WHAT IS BEING ASKED:
Starting at the line that contains "bamboo scrimbers with" and stopping at the line that contains "proper alignment can enhance your", restate each line of the records below exactly. Omit the pictures.

PROVIDED ENTRIES:
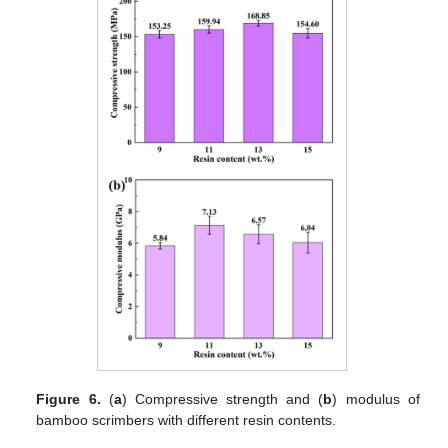
Figure 6.
(
a
) Compressive strength and (
b
) modulus of
bamboo scrimbers with different resin contents.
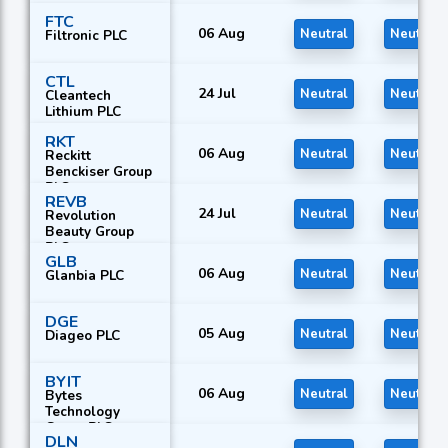
FTC
06 Aug
Neutral
Neutral
Filtronic PLC
CTL
24 Jul
Neutral
Neutral
Cleantech
Lithium PLC
RKT
06 Aug
Neutral
Neutral
Reckitt
Benckiser Group
PLC
REVB
24 Jul
Neutral
Neutral
Revolution
Beauty Group
PLC
GLB
06 Aug
Neutral
Neutral
Glanbia PLC
DGE
05 Aug
Neutral
Neutral
Diageo PLC
BYIT
06 Aug
Neutral
Neutral
Bytes
Technology
Group PLC
DLN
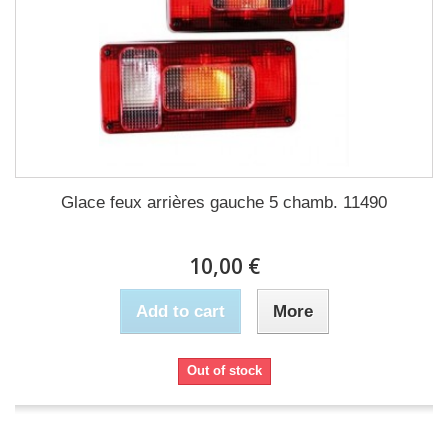
Glace feux arrières gauche 5 chamb. 11490
10,00 €
Add to cart
More
Out of stock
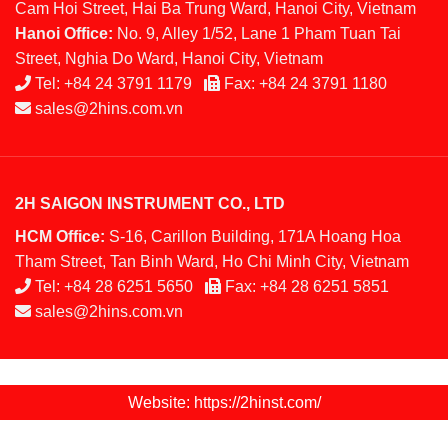
Cam Hoi Street, Hai Ba Trung Ward, Hanoi City, Vietnam
Hanoi Office:
No. 9, Alley 1/52, Lane 1 Pham Tuan Tai
Street, Nghia Do Ward, Hanoi City, Vietnam
Tel:
+84 24 3791 1179
Fax:
+84 24 3791 1180
sales@2hins.com.vn
2H SAIGON INSTRUMENT CO., LTD
HCM Office:
S-16, Carillon Building, 171A Hoang Hoa
Tham Street, Tan Binh Ward, Ho Chi Minh City, Vietnam
Tel:
+84 28 6251 5650
Fax:
+84 28 6251 5851
sales@2hins.com.vn
Website: https://2hinst.com/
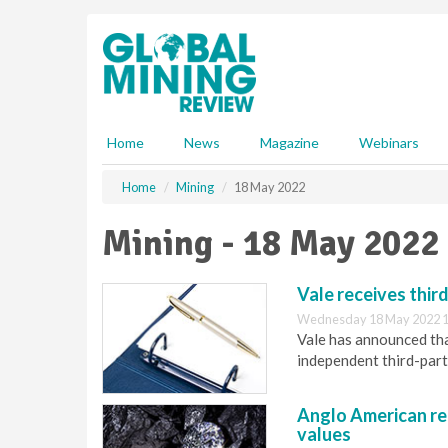
S
k
i
p
t
o
m
Home
News
Magazine
Webinars
a
i
Home
Mining
18 May 2022
n
c
Mining - 18 May 2022
o
n
t
Vale receives thir
e
Wednesday 18 May 2022 1
n
Vale has announced tha
t
independent third-party
Anglo American re
values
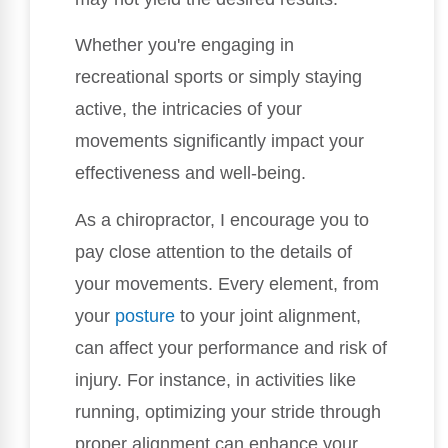
Whether you're engaging in
recreational sports or simply staying
active, the intricacies of your
movements significantly impact your
effectiveness and well-being.
As a chiropractor, I encourage you to
pay close attention to the details of
your movements. Every element, from
your
posture
to your joint alignment,
can affect your performance and risk of
injury. For instance, in activities like
running, optimizing your stride through
proper alignment can enhance your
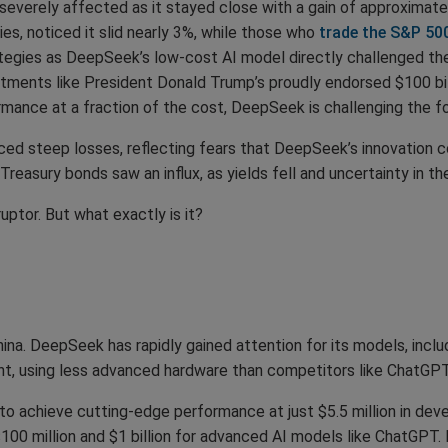
severely affected as it stayed close with a gain of approximat
s, noticed it slid nearly 3%, while those who
trade the S&P 50
egies as DeepSeek’s low-cost AI model directly challenged the su
tments like President Donald Trump’s proudly endorsed $100 bill
ormance at a fraction of the cost, DeepSeek is challenging the 
ed steep losses, reflecting fears that DeepSeek’s innovation
reasury bonds saw an influx, as yields fell and uncertainty in t
tor. But what exactly is it?
na. DeepSeek has rapidly gained attention for its models, inclu
ent, using less advanced hardware than competitors like ChatGPT
y to achieve cutting-edge performance at just $5.5 million in d
100 million and $1 billion for advanced AI models like ChatGPT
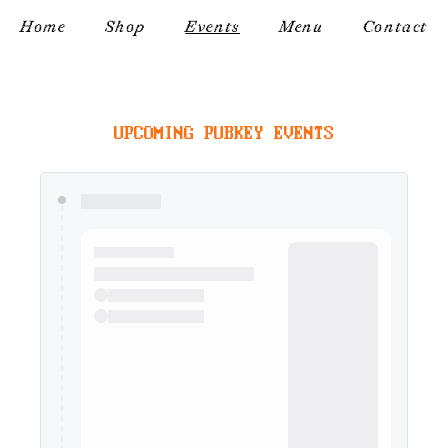
Home
Shop
Events
Menu
Contact
UPCOMING PUBKEY EVENTS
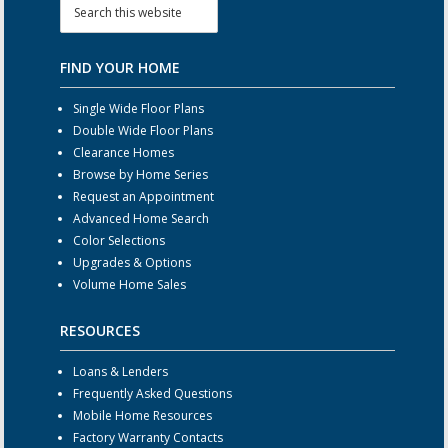
FIND YOUR HOME
Single Wide Floor Plans
Double Wide Floor Plans
Clearance Homes
Browse by Home Series
Request an Appointment
Advanced Home Search
Color Selections
Upgrades & Options
Volume Home Sales
RESOURCES
Loans & Lenders
Frequently Asked Questions
Mobile Home Resources
Factory Warranty Contacts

ANSWER:
bamboo scrimbers with different resin contents.
FTC
06 Aug
Neutral
Neutral
Filtronic PLC
CTL
24 Jul
Neutral
Neutral
Cleantech
Lithium PLC
RKT
06 Aug
Neutral
Neutral
Reckitt
Benckiser Group
PLC
REVB
24 Jul
Neutral
Neutral
Revolution
Beauty Group
PLC
GLB
06 Aug
Neutral
Neutral
Glanbia PLC
DGE
05 Aug
Neutral
Neutral
Diageo PLC
BYIT
06 Aug
Neutral
Neutral
Bytes
Technology
Group PLC
DLN
Glace feux arrières gauche 5 chamb. 11490
10,00 €
Add to cart
More
Out of stock
Cam Hoi Street, Hai Ba Trung Ward, Hanoi City, Vietnam
Hanoi Office:
No. 9, Alley 1/52, Lane 1 Pham Tuan Tai
Street, Nghia Do Ward, Hanoi City, Vietnam
Tel:
+84 24 3791 1179
Fax:
+84 24 3791 1180
sales@2hins.com.vn
2H SAIGON INSTRUMENT CO., LTD
HCM Office:
S-16, Carillon Building, 171A Hoang Hoa
Tham Street, Tan Binh Ward, Ho Chi Minh City, Vietnam
Tel:
+84 28 6251 5650
Fax:
+84 28 6251 5851
sales@2hins.com.vn
Website: https://2hinst.com/
S
k
i
p
t
o
m
Home
News
Magazine
Webinars
a
i
Home
Mining
18 May 2022
n
c
Mining - 18 May 2022
o
n
t
Vale receives thir
e
Wednesday 18 May 2022 1
n
Vale has announced tha
t
independent third-party
Anglo American re
values
Whether you're engaging in
recreational sports or simply staying
active, the intricacies of your
movements significantly impact your
effectiveness and well-being.
As a chiropractor, I encourage you to
pay close attention to the details of
your movements. Every element, from
your
posture
to your joint alignment,
can affect your performance and risk of
injury. For instance, in activities like
running, optimizing your stride through
proper alignment can enhance your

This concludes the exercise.